● WORK REQUIRED:
Apart from the pictures, write out all the records exactly.
(Beginning of MATERIAL PROVIDED)
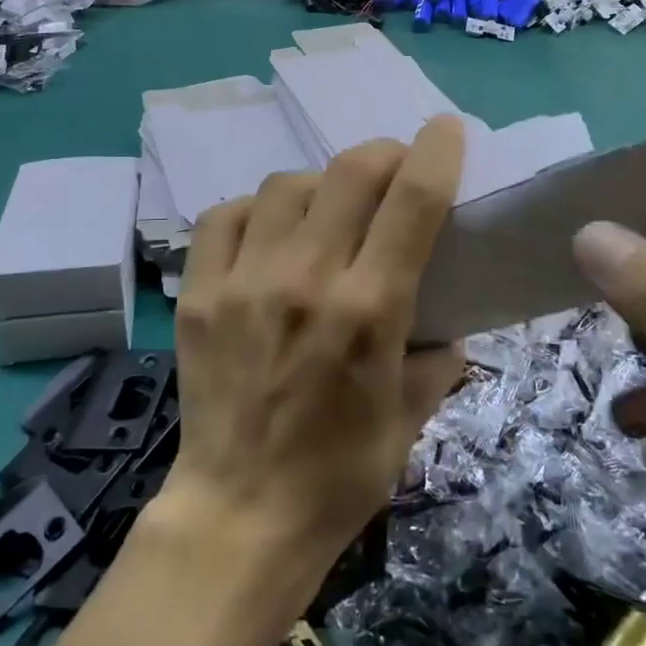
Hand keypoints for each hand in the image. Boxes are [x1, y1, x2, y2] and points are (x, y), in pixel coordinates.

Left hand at [162, 117, 467, 577]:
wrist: (240, 516)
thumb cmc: (339, 476)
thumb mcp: (410, 418)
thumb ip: (436, 358)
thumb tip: (445, 323)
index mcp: (368, 309)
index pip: (412, 201)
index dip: (435, 152)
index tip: (445, 129)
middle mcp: (306, 279)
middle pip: (350, 172)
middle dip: (383, 154)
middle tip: (393, 168)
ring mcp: (244, 281)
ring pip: (286, 184)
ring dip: (320, 184)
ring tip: (327, 208)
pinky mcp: (200, 293)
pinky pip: (225, 215)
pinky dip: (255, 210)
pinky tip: (267, 231)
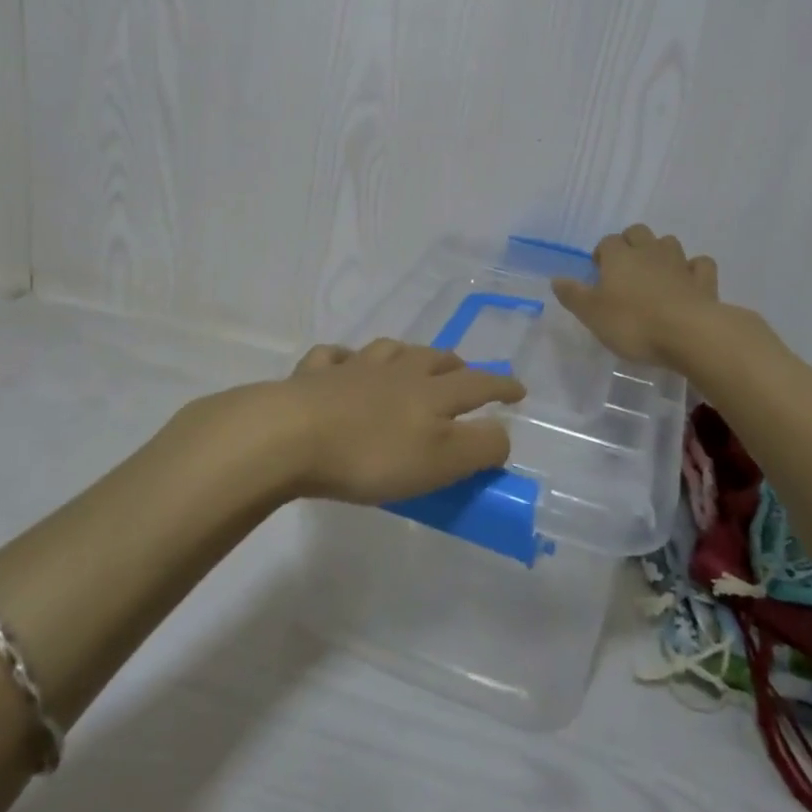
(End of MATERIAL PROVIDED)
● ANSWER SPACE:
Hand keypoints for each hand in the image. Boxes are [x1, y1, x2, y2] and points are (x, y), in pixel coordinates.

Left hand at [162, 117, 467, 577]:
wrist: (240, 516)
thumb cmc: (339, 476)
thumb mcp: (410, 418)
thumb ip: (436, 358)
thumb tip: (445, 323)
index mcp: (368, 309)
index pip: (412, 201)
index dip: (435, 152)
index tip: (445, 129)
middle mcp: (306, 279)
middle pip: (350, 172)
middle dip: (383, 154)
middle tip: (393, 168)
ring mcp: (244, 281)
ring pip: (286, 184)
ring dip: (320, 184)
ring tip: (327, 208)
pinky mcp: (200, 293)
pinky pip: (225, 215)
pinky dip: (255, 210)
pinky tip: (267, 231)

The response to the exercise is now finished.